Carry on the forum thread about Datanode disk setup in a Hadoop cluster from the point where it stops.

* [Extract to read]
--------------------------------------------------

0

I'm wondering the following in regard to the Datanode disks setup in Hadoop cluster. Which of the those two options is better:

  1. To add one (or few) disks to the Datanode, and attach more after they start to fill in.

  2. Or to start with as many disks as possible from the beginning and to fill them at the same time.

Two other related questions: It is best to get as big drives as possible in order to obtain maximum capacity for the limited number of drive slots?

How much storage can a single Datanode support? (of course it depends on the Datanode hardware specification, but still... any approximate limit?)

mart
  • 3
  • 3
  • Wikipedia claims that HDFS is "designed to scale to tens of petabytes". https://en.wikipedia.org/wiki/Apache_Hadoop#Other_file_systems See also https://en.wikipedia.org/wiki/Apache_Hadoop#Prominent_users – user Oct 27 '16 at 15:40

1 Answers1

0

First, the number of spindles is directly correlated with the performance of your mapreduce jobs (up to a point). In general, you want to do something like 1-2 CPU cores per spindle.

--------------------------------------------------

* [Data shown]

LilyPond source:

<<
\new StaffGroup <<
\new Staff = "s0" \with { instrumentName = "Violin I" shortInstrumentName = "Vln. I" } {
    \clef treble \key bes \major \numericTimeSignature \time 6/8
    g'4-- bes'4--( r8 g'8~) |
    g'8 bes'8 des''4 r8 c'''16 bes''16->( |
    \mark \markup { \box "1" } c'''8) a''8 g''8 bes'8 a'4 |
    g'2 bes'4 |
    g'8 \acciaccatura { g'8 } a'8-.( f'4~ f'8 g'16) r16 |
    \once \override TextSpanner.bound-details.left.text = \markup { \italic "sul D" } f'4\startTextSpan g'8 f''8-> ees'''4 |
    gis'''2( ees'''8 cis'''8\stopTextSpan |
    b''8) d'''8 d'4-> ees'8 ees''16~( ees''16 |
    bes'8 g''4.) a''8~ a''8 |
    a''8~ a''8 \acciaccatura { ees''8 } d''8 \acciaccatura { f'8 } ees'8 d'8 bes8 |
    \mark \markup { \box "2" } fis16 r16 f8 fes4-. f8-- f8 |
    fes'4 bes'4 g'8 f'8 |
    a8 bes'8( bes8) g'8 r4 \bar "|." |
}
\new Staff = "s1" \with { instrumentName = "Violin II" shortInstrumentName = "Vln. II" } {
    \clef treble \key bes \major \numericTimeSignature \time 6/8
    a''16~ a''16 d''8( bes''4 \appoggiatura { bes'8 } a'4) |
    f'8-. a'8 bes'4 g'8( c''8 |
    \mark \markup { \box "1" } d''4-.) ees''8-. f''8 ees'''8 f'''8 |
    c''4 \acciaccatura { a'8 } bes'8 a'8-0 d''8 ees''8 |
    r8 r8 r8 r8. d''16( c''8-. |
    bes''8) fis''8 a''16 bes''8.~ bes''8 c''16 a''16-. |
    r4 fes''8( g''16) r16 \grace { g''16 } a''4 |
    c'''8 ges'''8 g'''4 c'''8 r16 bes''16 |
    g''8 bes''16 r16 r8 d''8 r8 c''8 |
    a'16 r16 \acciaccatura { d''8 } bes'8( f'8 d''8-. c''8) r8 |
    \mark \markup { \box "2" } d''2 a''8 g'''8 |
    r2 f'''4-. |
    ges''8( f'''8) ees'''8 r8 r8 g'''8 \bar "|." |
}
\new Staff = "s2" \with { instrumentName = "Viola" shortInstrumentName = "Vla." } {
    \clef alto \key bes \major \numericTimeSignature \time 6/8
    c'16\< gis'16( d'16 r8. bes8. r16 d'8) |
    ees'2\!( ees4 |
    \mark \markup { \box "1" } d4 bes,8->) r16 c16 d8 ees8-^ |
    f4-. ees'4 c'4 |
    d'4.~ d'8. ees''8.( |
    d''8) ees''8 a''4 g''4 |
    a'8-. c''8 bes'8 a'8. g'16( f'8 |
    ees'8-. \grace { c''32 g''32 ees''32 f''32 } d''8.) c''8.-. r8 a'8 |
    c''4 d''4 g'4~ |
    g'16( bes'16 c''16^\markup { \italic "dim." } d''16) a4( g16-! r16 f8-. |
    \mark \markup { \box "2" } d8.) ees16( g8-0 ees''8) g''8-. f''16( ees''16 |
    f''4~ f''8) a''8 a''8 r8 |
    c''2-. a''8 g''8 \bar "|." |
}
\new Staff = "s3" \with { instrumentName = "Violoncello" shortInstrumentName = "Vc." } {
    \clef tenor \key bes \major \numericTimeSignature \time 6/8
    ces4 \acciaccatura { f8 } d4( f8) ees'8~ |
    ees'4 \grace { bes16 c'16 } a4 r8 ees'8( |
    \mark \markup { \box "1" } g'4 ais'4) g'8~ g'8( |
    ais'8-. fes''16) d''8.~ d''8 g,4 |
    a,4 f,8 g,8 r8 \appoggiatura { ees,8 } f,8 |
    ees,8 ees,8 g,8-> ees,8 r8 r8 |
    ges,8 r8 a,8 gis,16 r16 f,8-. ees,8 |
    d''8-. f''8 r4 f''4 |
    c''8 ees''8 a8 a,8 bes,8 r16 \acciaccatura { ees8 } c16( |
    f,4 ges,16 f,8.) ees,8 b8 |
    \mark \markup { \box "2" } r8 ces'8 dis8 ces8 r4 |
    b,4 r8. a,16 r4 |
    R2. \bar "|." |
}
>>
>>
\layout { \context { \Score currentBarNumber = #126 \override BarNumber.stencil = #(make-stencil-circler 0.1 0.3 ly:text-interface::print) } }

--------------------------------------------------

* [Solved exercise]
Second, balancing out additional spindles after the fact can be a challenge. Only recently has code been added to do intra-datanode rebalancing across spindles. The regular balancer only does balancing across nodes, so you can still get misbalanced spindles. There is some support to tweak the block placement policy so that it levels out over time when you add new spindles, but that means new data gets written only to the spindles that are least-used.

Third, I probably wouldn't do more than 12x 6TB drives (or about 72TB per datanode) at this point. This will handle a few million blocks worth of data. Above that, you start running into a few performance issues that require cluster tuning because things like the datanode block report taking too long. A lot of this is going to depend upon your use case.

I've seen clusters with a much higher drive density, but it's taken alot of tweaking to make it work (and even then there are still issues).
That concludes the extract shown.